Article 25 If the relevant vouchers submitted by the personnel attending the meeting are under any of the following circumstances, their qualification to attend the meeting shall be deemed invalid:

(1) the identity card of the principal or the person attending the meeting is forged, expired, altered or ID number.

The number of digits is incorrect and does not comply with the provisions of the regulations on resident identity cards and its detailed rules for implementation;

(2) The identity card information submitted by the client or the personnel attending the meeting cannot be identified;

(3) If the same shareholder entrusts more than one person to attend the meeting, the signature samples of the power of attorney are obviously inconsistent; (4) The signature sample of the power of attorney sent by fax registration is obviously inconsistent with the signature sample of the power of attorney actually submitted when attending the meeting;

(5) The power of attorney is not signed or sealed by the principal;

(6) There are other obvious violations of laws, regulations and the articles of association in the relevant vouchers submitted by the principal or the personnel attending the meeting on his behalf.

Article 26 If the client’s or his agent’s qualification to attend the meeting is deemed invalid due to the unclear authorization of the client or the relevant vouchers submitted by his or her agent to prove the client’s legal identity and entrustment relationship do not comply with the provisions of laws, regulations and the articles of association, the client or his or her agent shall bear the corresponding legal consequences.

Article 27 the company shall adhere to the principle of economy and simplicity when convening the general meeting of shareholders, and shall not give additional economic benefits to shareholders (or agents) attending the meeting.

Article 28 the convener and the lawyer shall jointly verify the legitimacy of the shareholders’ qualification according to the register of shareholders provided by the securities registration and clearing institution, and register the names of the shareholders and the number of voting shares they hold. The registration of the meeting shall be terminated before the chairman of the meeting announces the number of shareholders and agents attending the meeting and the total number of voting shares held.
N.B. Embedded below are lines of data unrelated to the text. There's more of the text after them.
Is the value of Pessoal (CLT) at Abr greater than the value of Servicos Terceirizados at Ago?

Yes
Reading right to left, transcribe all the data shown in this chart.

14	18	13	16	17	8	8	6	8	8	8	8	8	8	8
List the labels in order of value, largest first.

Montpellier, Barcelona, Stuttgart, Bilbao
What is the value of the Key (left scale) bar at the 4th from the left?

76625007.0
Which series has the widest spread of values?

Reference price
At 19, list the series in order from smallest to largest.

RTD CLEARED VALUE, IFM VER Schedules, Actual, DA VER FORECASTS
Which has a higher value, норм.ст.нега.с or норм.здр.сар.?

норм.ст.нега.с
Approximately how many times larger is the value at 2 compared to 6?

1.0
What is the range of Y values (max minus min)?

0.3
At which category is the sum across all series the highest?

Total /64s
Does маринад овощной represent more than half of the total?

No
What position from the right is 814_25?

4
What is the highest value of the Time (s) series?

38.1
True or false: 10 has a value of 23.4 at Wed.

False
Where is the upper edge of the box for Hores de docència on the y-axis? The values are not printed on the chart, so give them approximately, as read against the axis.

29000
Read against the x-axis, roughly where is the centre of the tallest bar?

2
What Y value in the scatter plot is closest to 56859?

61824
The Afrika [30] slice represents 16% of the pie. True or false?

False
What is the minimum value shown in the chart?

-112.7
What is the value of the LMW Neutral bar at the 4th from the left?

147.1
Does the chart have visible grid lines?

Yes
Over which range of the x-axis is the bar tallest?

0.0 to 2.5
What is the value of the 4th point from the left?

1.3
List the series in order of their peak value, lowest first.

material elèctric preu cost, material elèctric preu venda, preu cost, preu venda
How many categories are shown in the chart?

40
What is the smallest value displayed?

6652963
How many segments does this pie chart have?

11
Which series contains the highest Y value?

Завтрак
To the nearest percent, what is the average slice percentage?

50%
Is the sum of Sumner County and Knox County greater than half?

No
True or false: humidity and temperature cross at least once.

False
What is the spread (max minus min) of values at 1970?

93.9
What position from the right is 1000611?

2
Article 29 when the company holds a general meeting of shareholders, all directors, supervisors and the Secretary of the board of directors shall attend the meeting, and the president and other senior managers shall attend the meeting as nonvoting delegates.

Article 30 the general meeting of shareholders shall be presided over by the chairman. When the chairman is unable or fails to perform his duties, the vice chairman shall preside over the meeting; When the vice chairman is unable or fails to perform his duties, a director jointly elected by more than half of the directors shall preside over the meeting.

The general meeting of shareholders convened by the board of supervisors shall be presided over by the chairman of the board of supervisors. When the chairman of the board of supervisors is unable or fails to perform his duties, a supervisor jointly elected by more than half of the supervisors shall preside over the meeting.

The general meeting of shareholders convened by the shareholders themselves shall be presided over by the representative elected by the convener.

When convening the shareholders’ meeting, if the chairman violates the rules of procedure so that the shareholders’ meeting cannot continue, with the consent of more than half of the shareholders with voting rights attending the shareholders’ meeting, the shareholders’ meeting may elect one person to act as the chairman of the meeting and continue the meeting.